Stored items
----

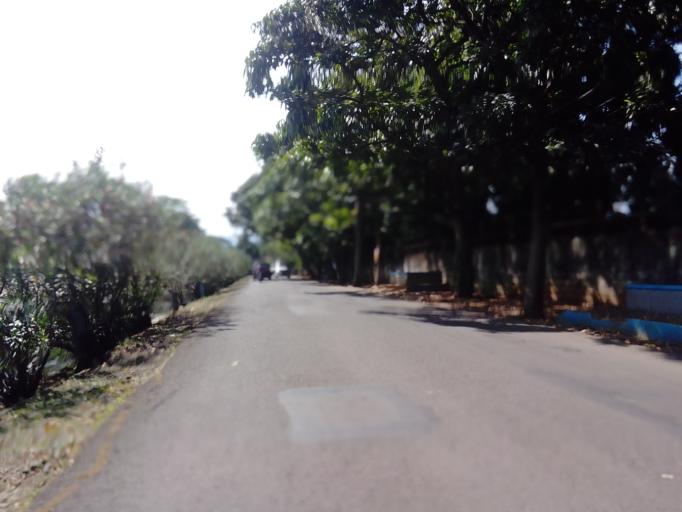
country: ID
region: West Java
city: Bandung
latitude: -6.9405
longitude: 107.6697
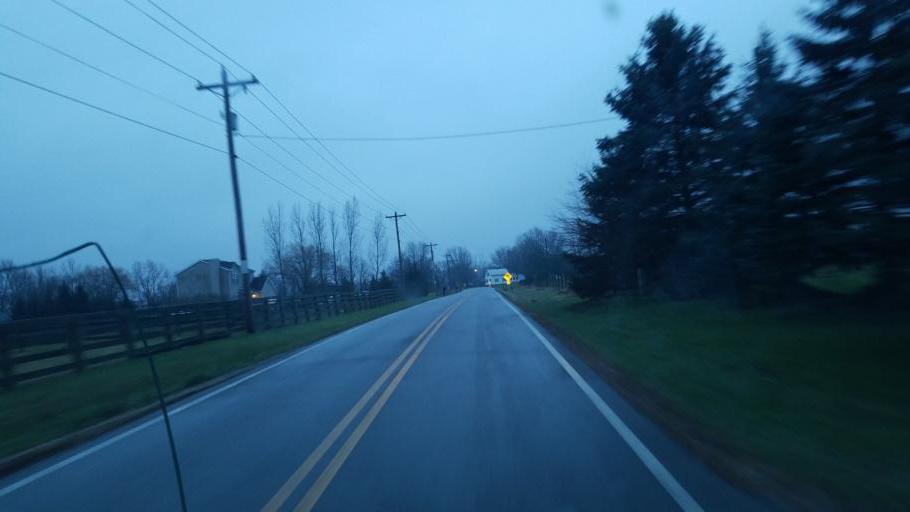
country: US
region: Ohio
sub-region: Delaware County
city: Ashley
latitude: 40.3918
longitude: -82.9482
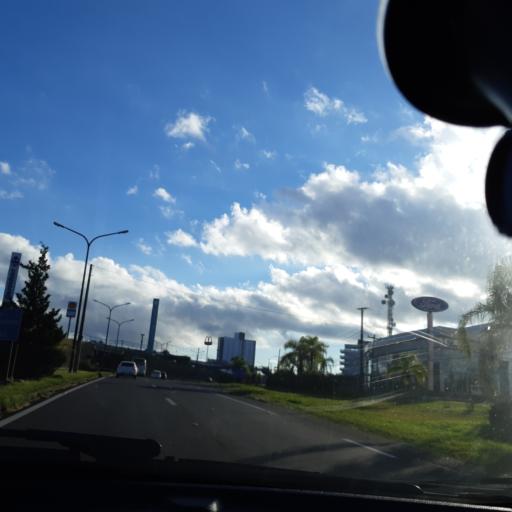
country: BR
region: Rio Grande do Sul
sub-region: Caxias Do Sul
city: Caxias do Sul
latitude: -29.1754
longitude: -51.2146
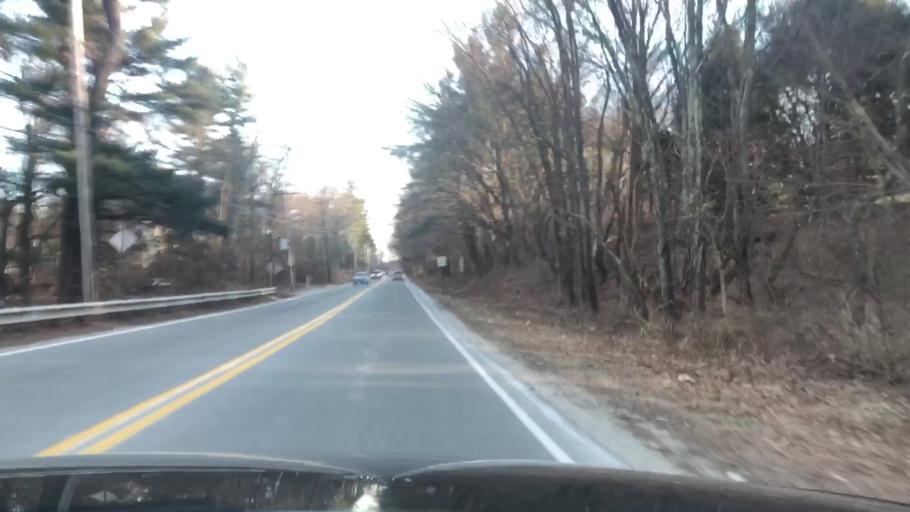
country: US
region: Massachusetts
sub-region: Worcester County
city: Bolton
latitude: 42.4450
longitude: -71.6244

----

- **WRITTEN TASK**: Reproduce the records above line for line, keeping every location field and value as given. Omit the pictures from your answer.

- **FULL RESPONSE**:
country: ID
region: West Java
city: Bandung
latitude: -6.9405
longitude: 107.6697
country: US
region: Ohio
sub-region: Delaware County
city: Ashley
latitude: 40.3918
longitude: -82.9482
country: BR
region: Rio Grande do Sul
sub-region: Caxias Do Sul
city: Caxias do Sul
latitude: -29.1754
longitude: -51.2146
country: US
region: Massachusetts
sub-region: Worcester County
city: Bolton
latitude: 42.4450
longitude: -71.6244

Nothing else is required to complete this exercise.